Watch: The truth about Xinjiang and Uygur terrorists in Syria

Every time I open the German news channels, I see reports talking about the prosecution of the Islamic minority in Xinjiang by the Chinese government. What is the full story behind this?

The numbers of Muslim Uigurs in China mounts to ‎11 million mostly living in Xinjiang, an autonomous region located in the far northwest of China. The capital of Xinjiang is Ürümqi, keep this name in mind because I will come back to it later.
The Uigurs are not the biggest minority in China as the MSM claims. In fact, the Uigur community is the fifth on the minorities list after Han, Zhuang, Hui, and Manchu. All these communities live in peace and harmony, except for some Uigurs who have been radicalized in the last decades by the CIA and Turkish operatives, in order to destablize China and block its road access to the world.
China, like all other great powers, has the tendency to project its power and gain greater influence around the world. However, unlike the United States that projects its power through military force, occupations and regime change wars, China wants to project its power through business.
For that, China wants to revive the silk road, which is an initiative launched by President Xi Jinping in 2013, that seeks to revive the ancient 19th century Silk Road, taking into account the interests of contemporary China and the political map of the 21st century.
The task of this road, which includes the land and sea slots, is to connect China with Asia, Europe and Africa, which will give China greater economic power and influence. However, the Silk Road land route passes through Ürümqi, the capital of the Xinjiang and this is where the troubles happening.

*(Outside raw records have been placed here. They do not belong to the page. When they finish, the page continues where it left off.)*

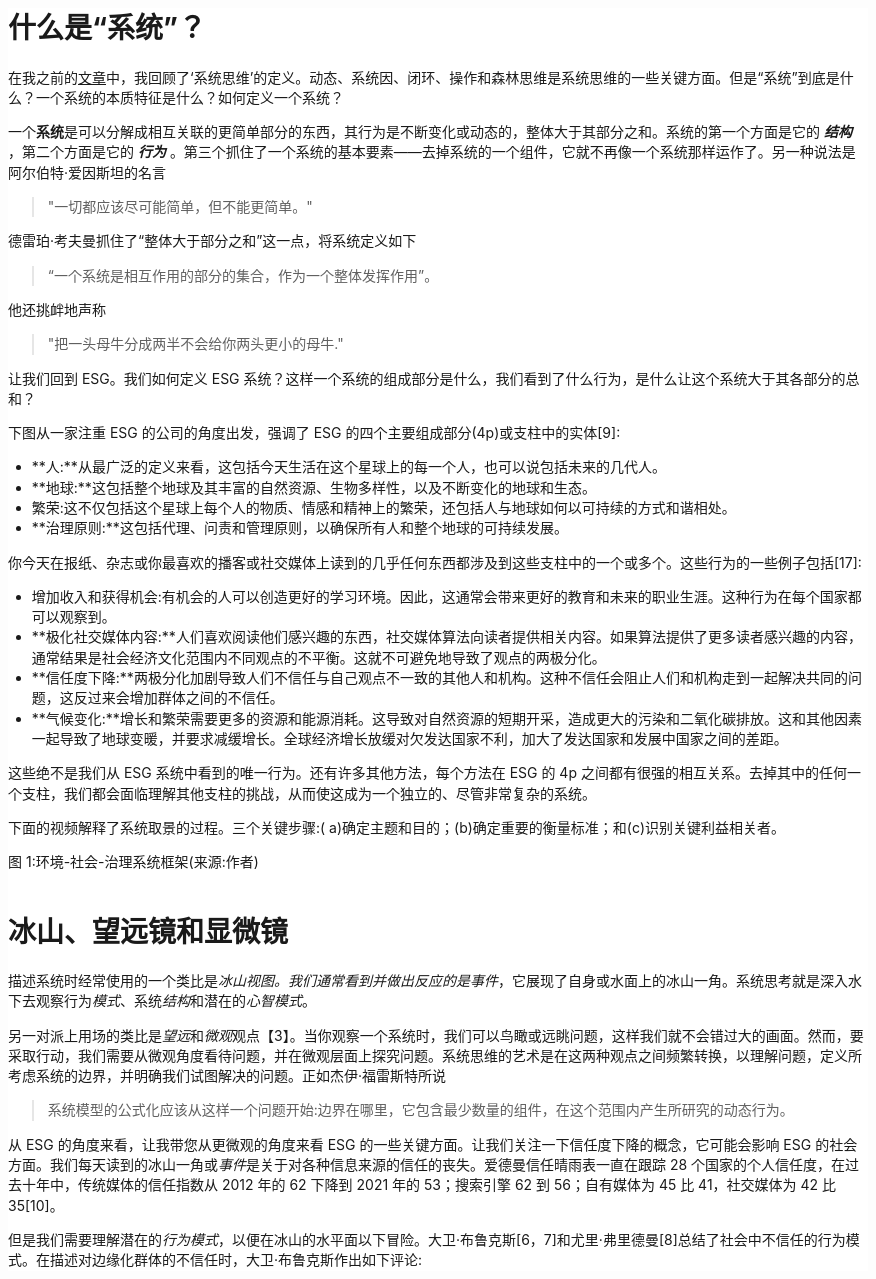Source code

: # 什么是“系统”？

在我之前的[文章](/five-types-of-thinking-for-a-high-performing-data-scientist-8ab70d70c23b)中，我回顾了‘系统思维’的定义。动态、系统因、闭环、操作和森林思维是系统思维的一些关键方面。但是“系统”到底是什么？一个系统的本质特征是什么？如何定义一个系统？

一个**系统**是可以分解成相互关联的更简单部分的东西，其行为是不断变化或动态的，整体大于其部分之和。系统的第一个方面是它的 ***结构*** ，第二个方面是它的 ***行为*** 。第三个抓住了一个系统的基本要素——去掉系统的一个组件，它就不再像一个系统那样运作了。另一种说法是阿尔伯特·爱因斯坦的名言

> "一切都应该尽可能简单，但不能更简单。"

德雷珀·考夫曼抓住了“整体大于部分之和”这一点，将系统定义如下

> “一个系统是相互作用的部分的集合，作为一个整体发挥作用”。

他还挑衅地声称

> "把一头母牛分成两半不会给你两头更小的母牛."

让我们回到 ESG。我们如何定义 ESG 系统？这样一个系统的组成部分是什么，我们看到了什么行为，是什么让这个系统大于其各部分的总和？

下图从一家注重 ESG 的公司的角度出发，强调了 ESG 的四个主要组成部分(4p)或支柱中的实体[9]:

*   **人:**从最广泛的定义来看，这包括今天生活在这个星球上的每一个人，也可以说包括未来的几代人。
*   **地球:**这包括整个地球及其丰富的自然资源、生物多样性，以及不断变化的地球和生态。
*   繁荣:这不仅包括这个星球上每个人的物质、情感和精神上的繁荣，还包括人与地球如何以可持续的方式和谐相处。
*   **治理原则:**这包括代理、问责和管理原则，以确保所有人和整个地球的可持续发展。

你今天在报纸、杂志或你最喜欢的播客或社交媒体上读到的几乎任何东西都涉及到这些支柱中的一个或多个。这些行为的一些例子包括[17]:

*   增加收入和获得机会:有机会的人可以创造更好的学习环境。因此，这通常会带来更好的教育和未来的职业生涯。这种行为在每个国家都可以观察到。
*   **极化社交媒体内容:**人们喜欢阅读他们感兴趣的东西，社交媒体算法向读者提供相关内容。如果算法提供了更多读者感兴趣的内容，通常结果是社会经济文化范围内不同观点的不平衡。这就不可避免地导致了观点的两极分化。
*   **信任度下降:**两极分化加剧导致人们不信任与自己观点不一致的其他人和机构。这种不信任会阻止人们和机构走到一起解决共同的问题，这反过来会增加群体之间的不信任。
*   **气候变化:**增长和繁荣需要更多的资源和能源消耗。这导致对自然资源的短期开采，造成更大的污染和二氧化碳排放。这和其他因素一起导致了地球变暖，并要求减缓增长。全球经济增长放缓对欠发达国家不利，加大了发达国家和发展中国家之间的差距。

这些绝不是我们从 ESG 系统中看到的唯一行为。还有许多其他方法，每个方法在 ESG 的 4p 之间都有很强的相互关系。去掉其中的任何一个支柱，我们都会面临理解其他支柱的挑战，从而使这成为一个独立的、尽管非常复杂的系统。

下面的视频解释了系统取景的过程。三个关键步骤:( a)确定主题和目的；(b)确定重要的衡量标准；和(c)识别关键利益相关者。

图 1:环境-社会-治理系统框架(来源:作者)

# 冰山、望远镜和显微镜

描述系统时经常使用的一个类比是*冰山视图。*我们通常看到并做出反应的是*事件*，它展现了自身或水面上的冰山一角。系统思考就是深入水下去观察行为*模式*、系统*结构*和潜在的*心智模式*。

另一对派上用场的类比是*望远*和*微观*观点【3】。当你观察一个系统时，我们可以鸟瞰或远眺问题，这样我们就不会错过大的画面。然而，要采取行动，我们需要从微观角度看待问题，并在微观层面上探究问题。系统思维的艺术是在这两种观点之间频繁转换，以理解问题，定义所考虑系统的边界，并明确我们试图解决的问题。正如杰伊·福雷斯特所说

> 系统模型的公式化应该从这样一个问题开始:边界在哪里，它包含最少数量的组件，在这个范围内产生所研究的动态行为。

从 ESG 的角度来看，让我带您从更微观的角度来看 ESG 的一些关键方面。让我们关注一下信任度下降的概念，它可能会影响 ESG 的社会方面。我们每天读到的冰山一角或*事件*是关于对各种信息来源的信任的丧失。爱德曼信任晴雨表一直在跟踪 28 个国家的个人信任度，在过去十年中，传统媒体的信任指数从 2012 年的 62 下降到 2021 年的 53；搜索引擎 62 到 56；自有媒体为 45 比 41，社交媒体为 42 比 35[10]。

但是我们需要理解潜在的*行为模式*，以便在冰山的水平面以下冒险。大卫·布鲁克斯[6，7]和尤里·弗里德曼[8]总结了社会中不信任的行为模式。在描述对边缘化群体的不信任时，大卫·布鲁克斯作出如下评论:
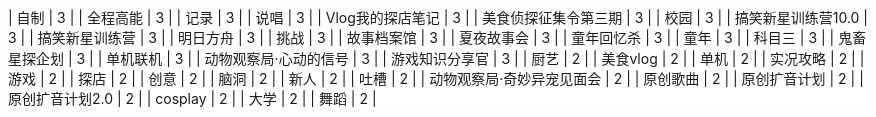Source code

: | 自制 | 3 |
| 全程高能 | 3 |
| 记录 | 3 |
| 说唱 | 3 |
| Vlog我的探店笔记 | 3 |
| 美食侦探征集令第三期 | 3 |
| 校园 | 3 |
| 搞笑新星训练营10.0 | 3 |
| 搞笑新星训练营 | 3 |
| 明日方舟 | 3 |
| 挑战 | 3 |
| 故事档案馆 | 3 |
| 夏夜故事会 | 3 |
| 童年回忆杀 | 3 |
| 童年 | 3 |
| 科目三 | 3 |
| 鬼畜星探企划 | 3 |
| 单机联机 | 3 |
| 动物观察局·心动的信号 | 3 |
| 游戏知识分享官 | 3 |
| 厨艺 | 2 |
| 美食vlog | 2 |
| 单机 | 2 |
| 实况攻略 | 2 |
| 游戏 | 2 |
| 探店 | 2 |
| 创意 | 2 |
| 脑洞 | 2 |
| 新人 | 2 |
| 吐槽 | 2 |
| 动物观察局·奇妙异宠见面会 | 2 |
| 原创歌曲 | 2 |
| 原创扩音计划 | 2 |
| 原创扩音计划2.0 | 2 |
| cosplay | 2 |
| 大学 | 2 |
| 舞蹈 | 2 |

According to geopolitical analysts, the United States in cooperation with Ottoman Erdogan is seeking to limit China’s road access to the world by spreading Islamic extremism in Xinjiang, where the media claims the origin of the Muslim Uighurs is attributed to Turkey. China, on the other hand, says that Xinjiang belongs to China for centuries and that Islam was spread there by force.
In fact, if we dive deep in history we realize that the roots of Uigurs aren’t attributed to Turkey because the Uighurs and the current Turkish Turks are related to the Turkmen tribes that were living in the steppes of Central Asia east of the Caspian Sea. The two groups moved from there one to the west and the other to the east. Before 1100 there was no presence of the Turkish-Turkmen people in West Asia.
It is reported that Erdogan encouraged Uighur extremists to migrate to the occupied Iskenderun with the aim of resettling them there, but as usual, he betrayed the Uighurs and resettled thousands of them in Idlib. Their numbers estimated around 20,000 between armed terrorists, their wives and children who join military camps in Al-Qaeda-held Idlib.
It is interesting to note, however, the enthusiasm of the German government and its mainstream media, especially the DW Arabic, about the Uighur issue in China, even though the Silk Road passes through Germany’s Duisburg, meaning that Germany will benefit from the project. However, it seems that, despite anti-Trump rhetoric, present-day Germany remains under the United States umbrella even if Uncle Sam’s policies run counter to Berlin’s interests.